What Will You Have?

Just this past week at the Diversity Roundtable, our committee planned a very simple menu of deli sandwiches, fruit salad, and cookies. The food was great; yet, after the event, we were left with a mini mountain of sandwiches, begging the question – did we over order? Could we have been more efficient?

If you’re like me, you’re constantly concerned with the following three questions regarding meal selection:
1.    Can I accommodate all special dietary needs?
2.    Are my catering choices fitting (and tasty) for the event?
3.    Will I have enough to feed all my guests?  

Apparently, in the case last week, we certainly had enough food. But, for future reference, here are a few tips to help you (and me!) answer all the above questions when choosing our next menu.

Accommodating dietary needs

•    Ask if your guests have special dietary needs (always when plated but, if applicable, in other cases, too).
•    When serving hors d’oeuvres, order a wide variety to meet the needs of vegetarians, vegans, etc., and those who are more health-conscious.
•    If your audience dominates a specific culture or religion, be sure to serve cuisine appropriate for them.
•    Lately, we have found that at least one of your Georgia Tech guests will be a vegetarian or vegan and/or require a gluten-free or lactose-free meal.

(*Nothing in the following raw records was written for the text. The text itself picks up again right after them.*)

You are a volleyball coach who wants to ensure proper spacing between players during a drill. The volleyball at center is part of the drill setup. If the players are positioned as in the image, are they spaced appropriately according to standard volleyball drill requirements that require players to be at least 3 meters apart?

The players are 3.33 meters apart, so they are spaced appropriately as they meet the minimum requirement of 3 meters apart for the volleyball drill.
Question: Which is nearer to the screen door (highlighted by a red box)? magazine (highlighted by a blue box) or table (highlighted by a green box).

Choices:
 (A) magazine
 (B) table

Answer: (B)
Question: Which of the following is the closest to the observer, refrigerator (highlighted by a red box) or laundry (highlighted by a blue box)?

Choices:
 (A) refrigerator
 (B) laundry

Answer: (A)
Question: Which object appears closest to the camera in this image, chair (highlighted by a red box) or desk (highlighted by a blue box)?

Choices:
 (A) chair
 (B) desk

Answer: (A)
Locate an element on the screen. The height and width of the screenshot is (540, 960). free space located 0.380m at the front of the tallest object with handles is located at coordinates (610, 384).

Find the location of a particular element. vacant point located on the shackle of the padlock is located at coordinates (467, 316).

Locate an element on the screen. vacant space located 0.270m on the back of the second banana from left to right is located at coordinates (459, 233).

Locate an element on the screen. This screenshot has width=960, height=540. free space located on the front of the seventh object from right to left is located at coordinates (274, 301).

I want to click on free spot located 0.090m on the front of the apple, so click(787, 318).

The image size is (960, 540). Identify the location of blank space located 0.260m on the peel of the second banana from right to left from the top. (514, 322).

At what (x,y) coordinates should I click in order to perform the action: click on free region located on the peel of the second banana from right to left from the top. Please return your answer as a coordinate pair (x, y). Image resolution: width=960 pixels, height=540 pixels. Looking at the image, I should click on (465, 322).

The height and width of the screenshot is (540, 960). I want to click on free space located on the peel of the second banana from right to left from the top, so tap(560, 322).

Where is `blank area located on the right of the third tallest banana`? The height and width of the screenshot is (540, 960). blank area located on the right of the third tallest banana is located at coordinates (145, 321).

Discuss with your caterer ahead of time to ensure they can accommodate these requests, as well as those made at the last minute at your event.  

Are my choices appropriate?

•    What is the goal behind the meal at your event? To allow for more work to take place? To offer a reprieve from a day-long meeting? For the first situation, opt for an easy-to-eat, fortifying lunch that is pre-prepared; for the second, consider a more playful meal that allows guests to customize choices (i.e. sundae bar).  
•    If coordinating a stand-up reception, steer clear of anything with bones, dipping sauces, shells, etc., to alleviate awkward situations or excessive trash.
•    Are you trying to execute multiple food stations in a limited amount of time or in a small space? While stations are nice, guests will take more time at each one, which can limit their time to mingle and enjoy the food. Assess your space and time constraints and order food that complements each.

Have I ordered enough food?

•    This can certainly be tricky business, because depending upon the nature of your event, you may have 5 to 15 percent attrition and can almost guarantee a few to many walk-ups. Consult past data, if available, and discuss with your caterer the overage percent they prepare. In many cases, I am finding that our caterers stick very close to the numbers we guarantee, so be careful the number you guarantee.
•    Ask for a tasting so you can see the portions of food. If you are hosting a buffet lunch and the sandwiches are cut in half, most likely guests may only take a half instead of a whole.
•    For receptions, ask for selections that will stretch your dollar the furthest — most likely dips, spreads, cheese platters, and food trays, where you’re charged an item cost instead of a per-piece expense.
•    Have you accounted for staff or volunteers who should also be fed? Be sure to include them in your meal count.
•    Timing and transition can be everything. If you are serving light hors d’oeuvres at 5:00 p.m. on a Tuesday, most likely your guests will be hungry. If you are trying to stretch an event over a four-hour time span, ensure that your food comes out in waves, so that those who arrive in the second half of the event are met with the same reception as those who arrived at the beginning.